Les mots "ethnique", "ethnie", effraient souvent, surtout dans les pays francophones, et renvoient à une certaine conception du nationalisme qui a causé des malheurs terribles...
— Oui, et pourtant on sait que, en général, les ressortissants de petits groupes ethniques ou linguistiques sont souvent nettement les plus européens, car ils savent qu’ils ont tout avantage à avoir des relations directes avec les autres Européens, sans passer par la nation majoritaire dans leur propre État. L’Écosse, par exemple, qui n’est pas à proprement parler une minorité, mais une nation avec un statut spécifique, où le parti le plus européen est le Parti National Écossais, qui n’est donc pas nationaliste au sens chauvin, mais bien dans le dessein d’affirmer l’existence de l’Écosse comme une nation. Il en est de même pour les nationalistes catalans, qui sont pour un ancrage plus fort dans les institutions européennes. Bien sûr, l’ethnisme peut être chauvin, voire criminel, mais c’est au fond la négation de cet esprit européen, cosmopolite dans le meilleur sens du terme.
 
Pour conclure, j’aimerais vous poser cette question. Vous savez que cette interview va passer dans une revue en espéranto. Je sais que vous connaissez plusieurs espérantistes, que vous connaissez un peu la langue, alors que pensez-vous de l’espéranto? Pensez-vous qu’il a un rôle à jouer dans le multiculturalisme, et lequel?

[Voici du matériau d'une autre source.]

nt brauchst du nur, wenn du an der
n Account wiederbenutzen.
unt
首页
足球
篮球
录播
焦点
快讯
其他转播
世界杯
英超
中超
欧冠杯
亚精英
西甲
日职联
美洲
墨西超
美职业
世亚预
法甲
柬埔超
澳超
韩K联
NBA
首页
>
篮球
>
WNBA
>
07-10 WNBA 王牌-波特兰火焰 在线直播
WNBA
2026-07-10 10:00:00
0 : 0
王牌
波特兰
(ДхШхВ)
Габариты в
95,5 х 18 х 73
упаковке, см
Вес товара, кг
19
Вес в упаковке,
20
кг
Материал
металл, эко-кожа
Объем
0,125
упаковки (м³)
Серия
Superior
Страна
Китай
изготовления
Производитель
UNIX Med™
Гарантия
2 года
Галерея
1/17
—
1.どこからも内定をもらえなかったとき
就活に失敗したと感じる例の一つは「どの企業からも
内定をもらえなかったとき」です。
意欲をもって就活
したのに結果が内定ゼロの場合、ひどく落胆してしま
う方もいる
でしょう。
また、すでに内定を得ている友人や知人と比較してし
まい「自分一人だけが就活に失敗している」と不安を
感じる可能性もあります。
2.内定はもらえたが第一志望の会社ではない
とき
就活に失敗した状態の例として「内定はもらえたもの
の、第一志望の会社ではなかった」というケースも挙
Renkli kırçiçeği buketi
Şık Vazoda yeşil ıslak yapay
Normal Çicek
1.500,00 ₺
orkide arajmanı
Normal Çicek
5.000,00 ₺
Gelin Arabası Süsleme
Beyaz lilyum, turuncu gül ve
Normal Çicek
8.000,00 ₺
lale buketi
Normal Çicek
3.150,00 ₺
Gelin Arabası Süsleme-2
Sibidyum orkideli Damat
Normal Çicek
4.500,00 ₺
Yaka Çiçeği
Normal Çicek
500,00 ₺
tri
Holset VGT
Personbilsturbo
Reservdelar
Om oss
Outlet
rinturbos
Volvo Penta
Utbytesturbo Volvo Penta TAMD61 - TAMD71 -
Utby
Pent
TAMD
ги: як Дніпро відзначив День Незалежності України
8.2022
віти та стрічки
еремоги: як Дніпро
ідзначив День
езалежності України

— Je tiens tout d’abord à rendre hommage à un de mes vieux amis italiens, Andrea Chiti-Battelli, actuellement dans sa 84e. année. C’est un fédéraliste de la première heure. Il l’était déjà à l’époque du fascisme de Mussolini, il a travaillé avec de très grands européens comme Spinelli, par exemple. Andrea Chiti-Battelli a écrit plusieurs ouvrages sur l’espéranto comme langue de l’Europe, en s’appuyant sur les travaux d’une université allemande, celle d’Osnabrück en Basse-Saxe. Cette université a démontré qu’on devrait enseigner l’espéranto comme première langue à tous les enfants, ce qui favoriserait l’apprentissage d’autres langues par la suite. L’espéranto, comme première langue, serait plus utile que l’anglais qui n’est pas une langue aussi facile que l’on croit. Malheureusement des études comme celle de l’université d’Osnabrück ne sont pas assez connues. Je ne parle pas l’espéranto, je le regrette. Si l’espéranto possédait des domaines d’emploi plus vastes je l’apprendrais certainement.
(9) Le 10 mars 1996 un référendum a été présenté à l’Assemblée Nationale afin de changer l’article 116 de la Constitution. L’Assemblée a décidé à forte majorité de soumettre au vote populaire le texte suivant qui:
-répète que les quatre langues nationales sont l’allemand, le français, l’italien et le romanche;
-note que la Confédération et les cantons encouragent le dialogue et les échanges entre les communautés linguistiques;
-constate que la Confédération soutient les initiatives du canton des Grisons et de celui du Tessin pour maintenir et promouvoir le romanche et l’italien.
Ce texte a été accepté par 76% des voix.